*** DATA TO PROCESS ***
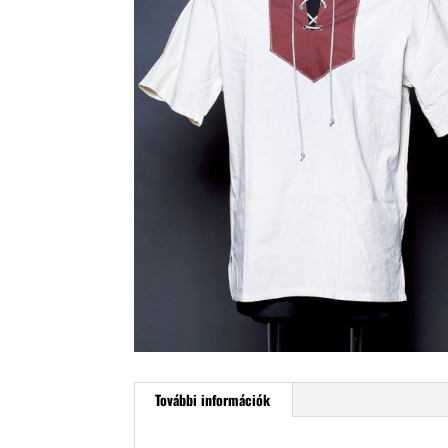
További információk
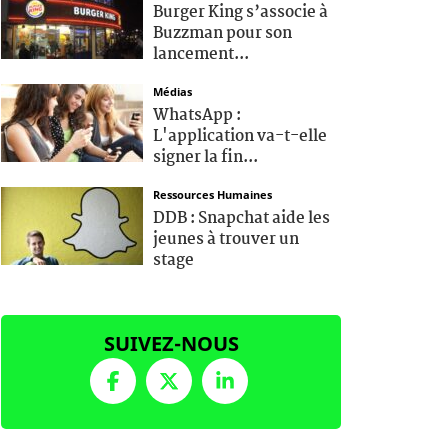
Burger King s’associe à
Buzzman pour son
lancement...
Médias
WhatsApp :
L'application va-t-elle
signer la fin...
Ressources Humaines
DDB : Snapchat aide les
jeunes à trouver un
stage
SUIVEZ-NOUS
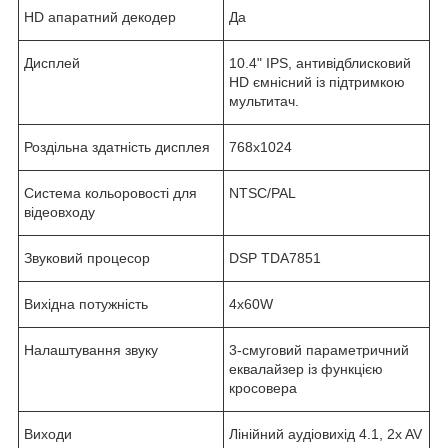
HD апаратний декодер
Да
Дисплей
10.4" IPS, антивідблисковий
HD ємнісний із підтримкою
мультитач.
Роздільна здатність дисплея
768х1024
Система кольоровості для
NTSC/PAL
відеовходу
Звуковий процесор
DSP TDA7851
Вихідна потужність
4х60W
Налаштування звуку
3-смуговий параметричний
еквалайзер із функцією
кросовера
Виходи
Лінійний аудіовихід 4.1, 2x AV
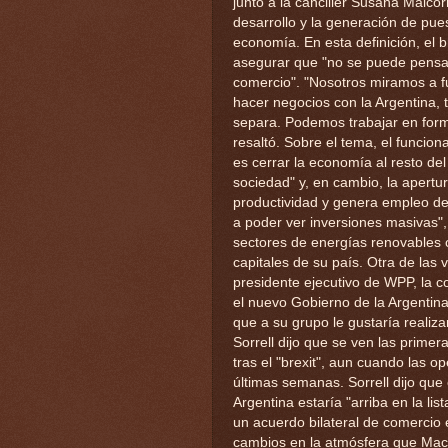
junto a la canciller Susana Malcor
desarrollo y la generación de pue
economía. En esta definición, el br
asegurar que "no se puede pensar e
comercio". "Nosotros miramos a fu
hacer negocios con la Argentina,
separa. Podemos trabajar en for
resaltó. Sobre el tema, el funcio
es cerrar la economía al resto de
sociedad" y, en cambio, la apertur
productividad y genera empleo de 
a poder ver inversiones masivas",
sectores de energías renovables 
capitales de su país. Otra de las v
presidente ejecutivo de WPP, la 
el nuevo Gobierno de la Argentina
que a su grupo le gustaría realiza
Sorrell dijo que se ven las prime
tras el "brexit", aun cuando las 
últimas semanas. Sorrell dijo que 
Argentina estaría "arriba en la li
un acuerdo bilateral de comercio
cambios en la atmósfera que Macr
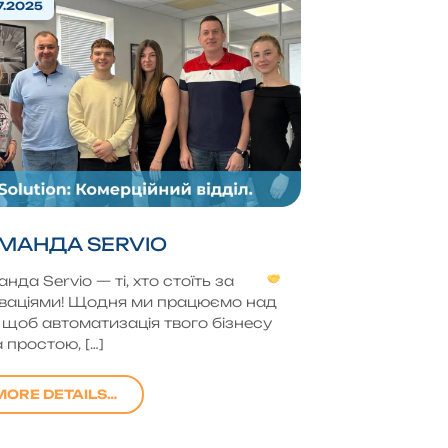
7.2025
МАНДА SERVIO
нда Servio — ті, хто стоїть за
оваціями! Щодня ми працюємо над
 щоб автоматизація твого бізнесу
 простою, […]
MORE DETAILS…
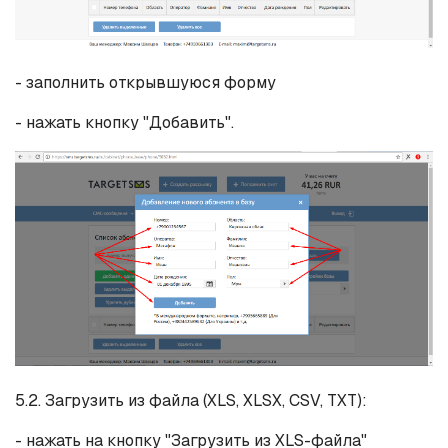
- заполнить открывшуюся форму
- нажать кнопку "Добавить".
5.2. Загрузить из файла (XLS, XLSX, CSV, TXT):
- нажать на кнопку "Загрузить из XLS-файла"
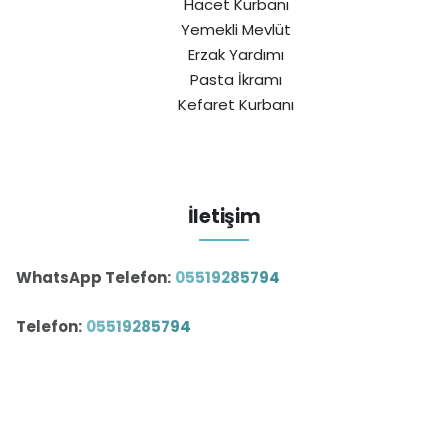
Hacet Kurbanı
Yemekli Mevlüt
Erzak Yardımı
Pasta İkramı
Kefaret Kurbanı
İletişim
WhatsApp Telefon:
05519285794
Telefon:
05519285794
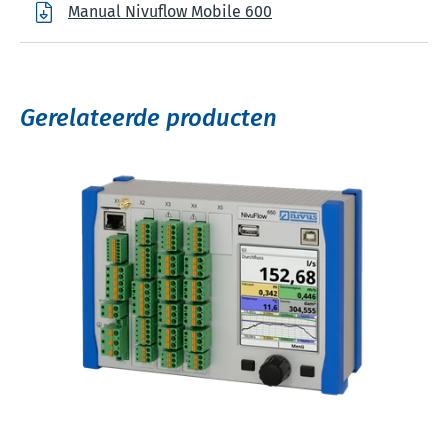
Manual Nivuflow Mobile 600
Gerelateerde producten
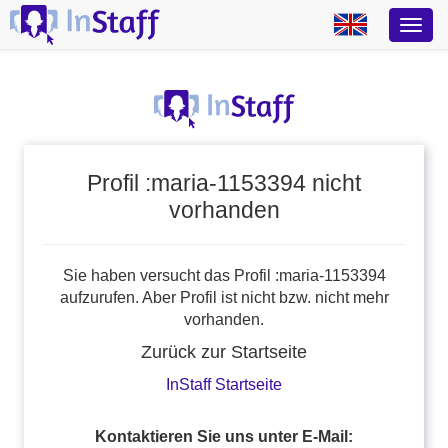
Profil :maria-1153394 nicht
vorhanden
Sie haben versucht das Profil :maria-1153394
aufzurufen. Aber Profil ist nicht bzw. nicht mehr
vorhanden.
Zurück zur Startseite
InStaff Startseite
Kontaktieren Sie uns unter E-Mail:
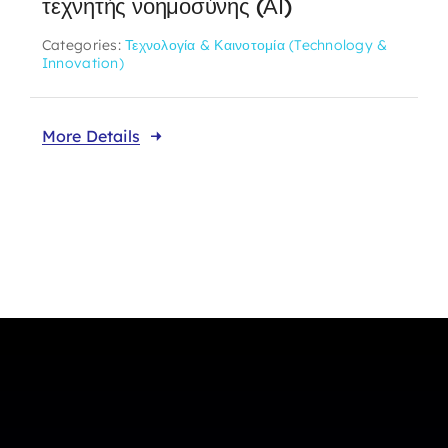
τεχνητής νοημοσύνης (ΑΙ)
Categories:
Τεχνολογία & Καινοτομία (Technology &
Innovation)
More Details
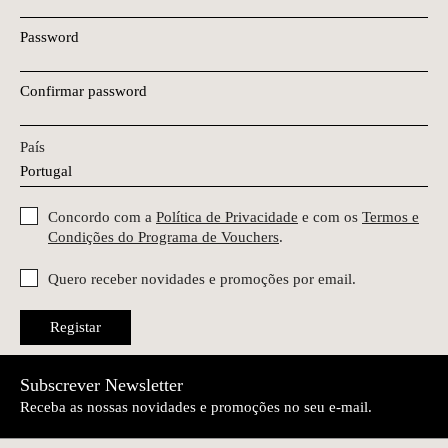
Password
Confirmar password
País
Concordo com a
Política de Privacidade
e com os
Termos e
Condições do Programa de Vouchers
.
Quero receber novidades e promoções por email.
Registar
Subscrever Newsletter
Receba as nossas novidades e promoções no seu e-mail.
*** End of DATA TO PROCESS ***
EXERCISE DESCRIPTION: Without the pictures, print the records in full, exactly as they appear.

TASK SOLUTION:
További információk
Burger King s’associe à
Buzzman pour son
lancement...
Médias
WhatsApp :
L'application va-t-elle
signer la fin...
Ressources Humaines
DDB : Snapchat aide les
jeunes à trouver un
stage
SUIVEZ-NOUS
HD апаратний декодер
Да
Дисплей
10.4" IPS, антивідблисковий
HD ємнісний із підтримкою
мультитач.
Роздільна здатність дисплея
768х1024
Система кольоровості для
NTSC/PAL
відеовходу
Звуковий процесор
DSP TDA7851
Вихідна потужність
4х60W
Налаштування звуку
3-смуговий параметричний
еквалайзер із функцією
кросовера
Виходи
Лінійний аудіовихід 4.1, 2x AV
junto a la canciller Susana Malcor
desarrollo y la generación de pue
economía. En esta definición, el br
asegurar que "no se puede pensar e
comercio". "Nosotros miramos a fu
hacer negocios con la Argentina,
separa. Podemos trabajar en for
resaltó. Sobre el tema, el funcio
es cerrar la economía al resto de
sociedad" y, en cambio, la apertur
productividad y genera empleo de 
a poder ver inversiones masivas",
sectores de energías renovables 
capitales de su país. Otra de las v
presidente ejecutivo de WPP, la 
el nuevo Gobierno de la Argentina
que a su grupo le gustaría realiza
Sorrell dijo que se ven las prime
tras el "brexit", aun cuando las 
últimas semanas. Sorrell dijo que 
Argentina estaría "arriba en la li
un acuerdo bilateral de comercio
cambios en la atmósfera que Macr
7.2025
МАНДА SERVIO
нда Servio — ті, хто стоїть за
оваціями! Щодня ми працюємо над
 щоб автоматизація твого бізнесу
 простою, […]
MORE DETAILS…
- заполнить открывшуюся форму
- нажать кнопку "Добавить".
5.2. Загрузить из файла (XLS, XLSX, CSV, TXT):
- нажать на кнопку "Загрузить из XLS-файла"
Hacet Kurbanı
Yemekli Mevlüt
Erzak Yardımı
Pasta İkramı
Kefaret Kurbanı
İletişim
WhatsApp Telefon:
05519285794
Telefon:
05519285794
Manual Nivuflow Mobile 600
Gerelateerde producten
Profil :maria-1153394 nicht
vorhanden
Sie haben versucht das Profil :maria-1153394
aufzurufen. Aber Profil ist nicht bzw. nicht mehr
vorhanden.
Zurück zur Startseite
InStaff Startseite
Kontaktieren Sie uns unter E-Mail:
τεχνητής νοημοσύνης (ΑΙ)
Categories:
Τεχνολογία & Καινοτομία (Technology &
Innovation)
More Details
Password
Confirmar password
País
Concordo com a
Política de Privacidade
e com os
Termos e
Condições do Programa de Vouchers
.
Quero receber novidades e promoções por email.
Registar
Subscrever Newsletter
Receba as nossas novidades e promoções no seu e-mail.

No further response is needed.